Le projet européen de drone MALE (Moyenne Altitude Longue Endurance), lancé en 2013 par Airbus Defence & Space, Dassault Aviation et Leonardo, franchit désormais sa phase finale de conception. Ce programme, aussi appelé EuroDrone ou MALE RPAS, a connu plusieurs difficultés avant de parvenir à un accord entre les fabricants et les quatre pays utilisateurs : la France, l’Italie, l’Espagne et l’Allemagne.

Ce n’est qu’en 2022 que l’Organisation Conjointe de Coopération en matière d’Armement (OCCAr) a attribué à Airbus Defence & Space, en tant qu’entrepreneur principal, le contrat de développement et de production.

Le drone, d’environ 10 tonnes, doit présenter une envergure comprise entre 26 et 30 mètres, une longueur de 17 mètres et une hauteur de 5 mètres. Il sera propulsé par deux moteurs turbohélice « Catalyst » fournis par Avio Aero, filiale italienne de General Electric. Cette configuration permettra une autonomie de vol supérieure à 30 heures, une vitesse maximale de 500 km/h et une altitude opérationnelle de 45 000 pieds (13 716 mètres), avec une charge utile totale de 2,3 tonnes.

La Revue Préliminaire de Conception (PDR) de cet EuroDrone s’est achevée en mai 2024, avec plusieurs mois de retard. Airbus a indiqué que la PDR confirmait la maturité croissante du design du drone, notamment grâce à des évaluations techniques approfondies, comme des tests en soufflerie permettant de valider son architecture aérodynamique. Ces travaux ont aussi permis de valider un « jumeau numérique » du futur appareil.
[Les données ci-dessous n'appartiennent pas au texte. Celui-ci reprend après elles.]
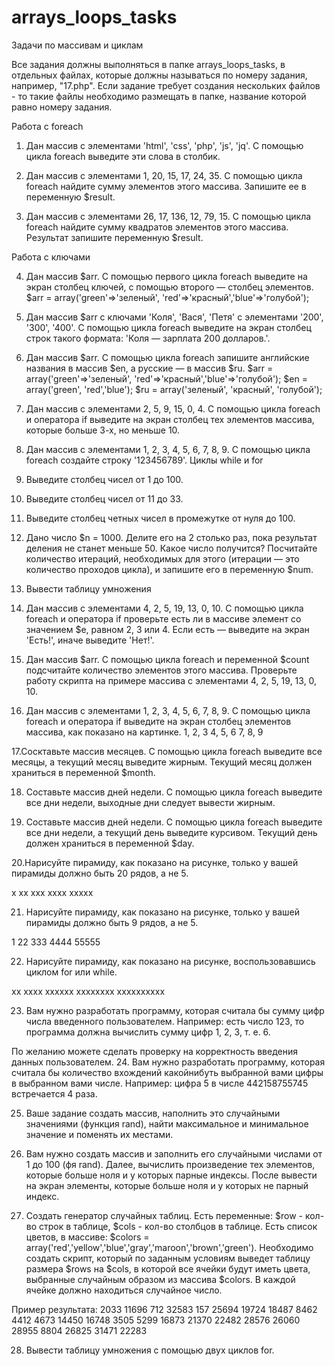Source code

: # arrays_loops_tasks
Задачи по массивам и циклам

Все задания должны выполняться в папке arrays_loops_tasks, в отдельных файлах, которые должны называться по номеру задания, например, "17.php".
Если задание требует создания нескольких файлов - то такие файлы необходимо размещать в папке, название которой равно номеру задания.

Работа с foreach

1. Дан массив с элементами 'html', 'css', 'php', 'js', 'jq'. С помощью цикла foreach выведите эти слова в столбик.

2. Дан массив с элементами 1, 20, 15, 17, 24, 35. С помощью цикла foreach найдите сумму элементов этого массива. Запишите ее в переменную $result.

3. Дан массив с элементами 26, 17, 136, 12, 79, 15. С помощью цикла foreach найдите сумму квадратов элементов этого массива. Результат запишите переменную $result.

Работа с ключами

4. Дан массив $arr. С помощью первого цикла foreach выведите на экран столбец ключей, с помощью второго — столбец элементов. $arr = array('green'=>'зеленый', 'red'=>'красный','blue'=>'голубой');

5. Дан массив $arr с ключами 'Коля', 'Вася', 'Петя' с элементами '200', '300', '400'. С помощью цикла foreach выведите на экран столбец строк такого формата: 'Коля — зарплата 200 долларов.'.

6. Дан массив $arr. С помощью цикла foreach запишите английские названия в массив $en, а русские — в массив $ru. $arr = array('green'=>'зеленый', 'red'=>'красный','blue'=>'голубой'); $en = array('green', 'red','blue'); $ru = array('зеленый', 'красный', 'голубой');

7. Дан массив с элементами 2, 5, 9, 15, 0, 4. С помощью цикла foreach и оператора if выведите на экран столбец тех элементов массива, которые больше 3-х, но меньше 10.

8. Дан массив с элементами 1, 2, 3, 4, 5, 6, 7, 8, 9. С помощью цикла foreach создайте строку '123456789'. Циклы while и for

9. Выведите столбец чисел от 1 до 100.

10. Выведите столбец чисел от 11 до 33.

11. Выведите столбец четных чисел в промежутке от нуля до 100.

12. Дано число $n = 1000. Делите его на 2 столько раз, пока результат деления не станет меньше 50. Какое число получится? Посчитайте количество итераций, необходимых для этого (итерации — это количество проходов цикла), и запишите его в переменную $num.

13. Вывести таблицу умножения

14. Дан массив с элементами 4, 2, 5, 19, 13, 0, 10. С помощью цикла foreach и оператора if проверьте есть ли в массиве элемент со значением $e, равном 2, 3 или 4. Если есть — выведите на экран 'Есть!', иначе выведите 'Нет!'.

15. Дан массив $arr. С помощью цикла foreach и переменной $count подсчитайте количество элементов этого массива. Проверьте работу скрипта на примере массива с элементами 4, 2, 5, 19, 13, 0, 10.

16. Дан массив с элементами 1, 2, 3, 4, 5, 6, 7, 8, 9. С помощью цикла foreach и оператора if выведите на экран столбец элементов массива, как показано на картинке. 1, 2, 3 4, 5, 6 7, 8, 9

17.Сосктавьте массив месяцев. С помощью цикла foreach выведите все месяцы, а текущий месяц выведите жирным. Текущий месяц должен храниться в переменной $month.

18. Составьте массив дней недели. С помощью цикла foreach выведите все дни недели, выходные дни следует вывести жирным.

19. Составьте массив дней недели. С помощью цикла foreach выведите все дни недели, а текущий день выведите курсивом. Текущий день должен храниться в переменной $day.

20.Нарисуйте пирамиду, как показано на рисунке, только у вашей пирамиды должно быть 20 рядов, а не 5.

x
xx
xxx
xxxx
xxxxx

21. Нарисуйте пирамиду, как показано на рисунке, только у вашей пирамиды должно быть 9 рядов, а не 5.

1
22
333
4444
55555

22. Нарисуйте пирамиду, как показано на рисунке, воспользовавшись циклом for или while.

xx
xxxx
xxxxxx
xxxxxxxx
xxxxxxxxxx

23. Вам нужно разработать программу, которая считала бы сумму цифр числа введенного пользователем. Например: есть число 123, то программа должна вычислить сумму цифр 1, 2, 3, т. е. 6.

По желанию можете сделать проверку на корректность введения данных пользователем.
24. Вам нужно разработать программу, которая считала бы количество вхождений какой­нибуть выбранной вами цифры в выбранном вами числе. Например: цифра 5 в числе 442158755745 встречается 4 раза.

25. Ваше задание создать массив, наполнить это случайными значениями (функция rand), найти максимальное и минимальное значение и поменять их местами.

26. Вам нужно создать массив и заполнить его случайными числами от 1 до 100 (ф­я rand). Далее, вычислить произведение тех элементов, которые больше ноля и у которых парные индексы. После вывести на экран элементы, которые больше ноля и у которых не парный индекс.

27. Создать генератор случайных таблиц. Есть переменные: $row - кол-во строк в таблице, $cols - кол-во столбцов в таблице. Есть список цветов, в массиве: $colors = array('red','yellow','blue','gray','maroon','brown','green'). Необходимо создать скрипт, который по заданным условиям выведет таблицу размера $rows на $cols, в которой все ячейки будут иметь цвета, выбранные случайным образом из массива $colors. В каждой ячейке должно находиться случайное число. 

Пример результата:
2033	11696	712	32583	157
25694	19724	18487	8462	4412
4673	14450	16748	3505	5299
16873	21370	22482	28576	26060
28955	8804	26825	31471	22283

28. Вывести таблицу умножения с помощью двух циклов for.
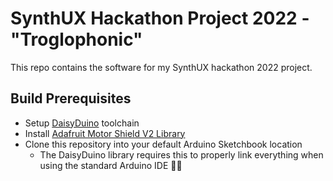 # SynthUX Hackathon Project 2022 - "Troglophonic"

This repo contains the software for my SynthUX hackathon 2022 project.


## Build Prerequisites

* Setup [DaisyDuino](https://github.com/electro-smith/DaisyDuino) toolchain
* Install [Adafruit Motor Shield V2 Library](https://learn.adafruit.com/adafruit-motor-shield-v2-for-arduino/install-software)
* Clone this repository into your default Arduino Sketchbook location
    * The DaisyDuino library requires this to properly link everything when using the standard Arduino IDE 🤷‍♂️
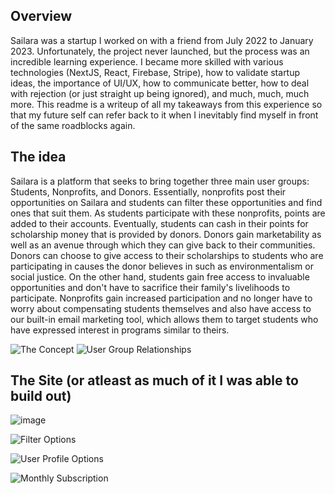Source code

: ## Overview

Sailara was a startup I worked on with a friend from July 2022 to January 2023. Unfortunately, the project never launched, but the process was an incredible learning experience. I became more skilled with various technologies (NextJS, React, Firebase, Stripe), how to validate startup ideas, the importance of UI/UX, how to communicate better, how to deal with rejection (or just straight up being ignored), and much, much, much more. This readme is a writeup of all my takeaways from this experience so that my future self can refer back to it when I inevitably find myself in front of the same roadblocks again.  

## The idea

Sailara is a platform that seeks to bring together three main user groups: Students, Nonprofits, and Donors. Essentially, nonprofits post their opportunities on Sailara and students can filter these opportunities and find ones that suit them. As students participate with these nonprofits, points are added to their accounts. Eventually, students can cash in their points for scholarship money that is provided by donors. Donors gain marketability as well as an avenue through which they can give back to their communities. Donors can choose to give access to their scholarships to students who are participating in causes the donor believes in such as environmentalism or social justice. On the other hand, students gain free access to invaluable opportunities and don't have to sacrifice their family's livelihoods to participate. Nonprofits gain increased participation and no longer have to worry about compensating students themselves and also have access to our built-in email marketing tool, which allows them to target students who have expressed interest in programs similar to theirs.

![The Concept](https://user-images.githubusercontent.com/86907892/211186364-a834271b-d85a-4cb7-b45e-761bfbe27cd2.png)
![User Group Relationships](https://user-images.githubusercontent.com/86907892/211186455-f79cc06e-f1e0-4162-b464-6cadeba8abc7.png)

## The Site (or atleast as much of it I was able to build out)

![image](https://user-images.githubusercontent.com/86907892/211186581-b11ffb6a-fb42-4c5f-82cc-6d650907058b.png)

![Filter Options](https://user-images.githubusercontent.com/86907892/211186534-414e94c1-84b8-4509-aba4-81640b1fbcc2.png)

![User Profile Options](https://user-images.githubusercontent.com/86907892/211186628-ec2a720b-8238-4682-bf37-fe825df52ec7.png)

![Monthly Subscription](https://user-images.githubusercontent.com/86907892/211186659-2d685e42-ec04-42c4-8a54-089dea2890fa.png)

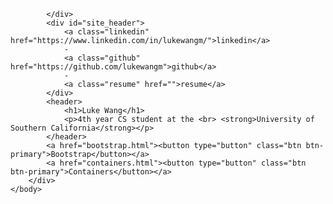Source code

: <!DOCTYPE html>
<html>
    <head>
        <link rel="stylesheet" href="https://cdn.jsdelivr.net/npm/bootstrap@4.3.1/dist/css/bootstrap.min.css" integrity="sha384-ggOyR0iXCbMQv3Xipma34MD+dH/1fQ784/j6cY/iJTQUOhcWr7x9JvoRxT2MZw1T" crossorigin="anonymous">
        <link rel="stylesheet" href="luke.css"/>
        <title>Luke Wang</title>
    </head>
    <body class="luke"> 
        <div id="page">
            <div id="background">

            </div>
            <div id="site_header">
                <a class="linkedin" href="https://www.linkedin.com/in/lukewangm/">linkedin</a>
                -
                <a class="github" href="https://github.com/lukewangm">github</a>
                -
                <a class="resume" href="">resume</a>
            </div>
            <header>
                <h1>Luke Wang</h1>
                <p>4th year CS student at the <br> <strong>University of Southern California</strong></p>
            </header>
            <a href="bootstrap.html"><button type="button" class="btn btn-primary">Bootstrap</button></a>
            <a href="containers.html"><button type="button" class="btn btn-primary">Containers</button></a>    
        </div>
    </body>
</html>
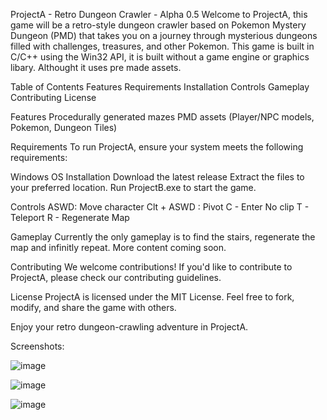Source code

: 
ProjectA - Retro Dungeon Crawler - Alpha 0.5
Welcome to ProjectA, this game will be a retro-style dungeon crawler based on Pokemon Mystery Dungeon (PMD) that takes you on a journey through mysterious dungeons filled with challenges, treasures, and other Pokemon. 
This game is built in C/C++ using the Win32 API, it is built without a game engine or graphics libary. Althought it uses pre made assets.

Table of Contents
Features
Requirements
Installation
Controls
Gameplay
Contributing
License

Features
Procedurally generated mazes
PMD assets (Player/NPC models, Pokemon, Dungeon Tiles)   

Requirements
To run ProjectA, ensure your system meets the following requirements:

Windows OS
Installation
Download the latest release
Extract the files to your preferred location.
Run ProjectB.exe to start the game.

Controls
ASWD: Move character
Clt + ASWD : Pivot
C - Enter No clip
T - Teleport
R - Regenerate Map

Gameplay
Currently the only gameplay is to find the stairs, regenerate the map and infinitly repeat. More content coming soon.

Contributing
We welcome contributions! If you'd like to contribute to ProjectA, please check our contributing guidelines.

License
ProjectA is licensed under the MIT License. Feel free to fork, modify, and share the game with others.

Enjoy your retro dungeon-crawling adventure in ProjectA.

Screenshots:

![image](https://github.com/micman123456/ProjectA/assets/77693187/1e9f7384-2744-4108-9715-31fbaf388afc)

![image](https://github.com/micman123456/ProjectA/assets/77693187/83ce62c6-aed6-4583-bc7d-7757bc69d130)

![image](https://github.com/micman123456/ProjectA/assets/77693187/e7913649-c5a3-4360-9a08-9790db1c4ec7)



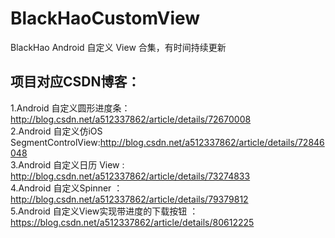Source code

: # BlackHaoCustomView
BlackHao Android 自定义 View 合集，有时间持续更新<br>
## 项目对应CSDN博客：<br>
1.Android 自定义圆形进度条：http://blog.csdn.net/a512337862/article/details/72670008<br>
2.Android 自定义仿iOS SegmentControlView:http://blog.csdn.net/a512337862/article/details/72846048<br>
3.Android 自定义日历 View : http://blog.csdn.net/a512337862/article/details/73274833<br>
4.Android 自定义Spinner ： http://blog.csdn.net/a512337862/article/details/79379812<br>
5.Android 自定义View实现带进度的下载按钮 ：https://blog.csdn.net/a512337862/article/details/80612225<br>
Après cette étape, une « Revue Critique de la Conception Industrielle » (CDCI) était encore nécessaire. Celle-ci vient de se conclure, ouvrant la voie à une « Revue Critique de la Conception » (Critical Design Review – CDR).

Le 31 juillet, Airbus et ses principaux sous-traitants, Leonardo et Dassault Aviation, ont terminé avec succès la revue critique interne du design industriel, a annoncé l’OCCAr le 28 août via LinkedIn. La CDR avec l’OCCAr et les quatre pays partenaires vient officiellement de commencer. Son objectif est de vérifier la conformité du drone aux 2 000 exigences définies par les États clients avant le lancement de la production des trois prototypes.

La CDR devrait être finalisée d’ici la fin de l’année pour permettre les essais en vol des prototypes en France, en Espagne et en Italie.

La production des différents sous-systèmes de l’EuroDrone est répartie entre les quatre États participants, avant un assemblage final à Manching, en Allemagne, où seront fabriquées les soixante plateformes commandées. L’OCCAr souligne que ce drone se distinguera par ses capteurs de pointe, son architecture de communication ultra sophistiquée et ses performances sans égal.

Cependant, malgré les progrès importants affichés, le programme EuroDrone n’est probablement pas encore définitivement assuré. Début juillet, le journal La Tribune indiquait que la France envisageait de se retirer du programme et avait sollicité une étude conjointe avec les autres partenaires sur les conséquences industrielles et opérationnelles d’un tel retrait.

Un mois plus tôt, le ministre français des Armées, Sébastien Lecornu, avait déjà laissé entendre cette possibilité. « Le programme EuroDrone/EuroMALE est aujourd’hui une coopération ancienne et riche d’enseignements, mais j’ai demandé à l’armée de l’Air et de l’Espace un retour opérationnel sur l’utilité de ce drone une fois livré. C’est naturellement un sujet qui fait débat avec nos partenaires, le principe du travail en commun étant de converger vers un diagnostic », avait-il déclaré lors d’une audition à l’Assemblée nationale.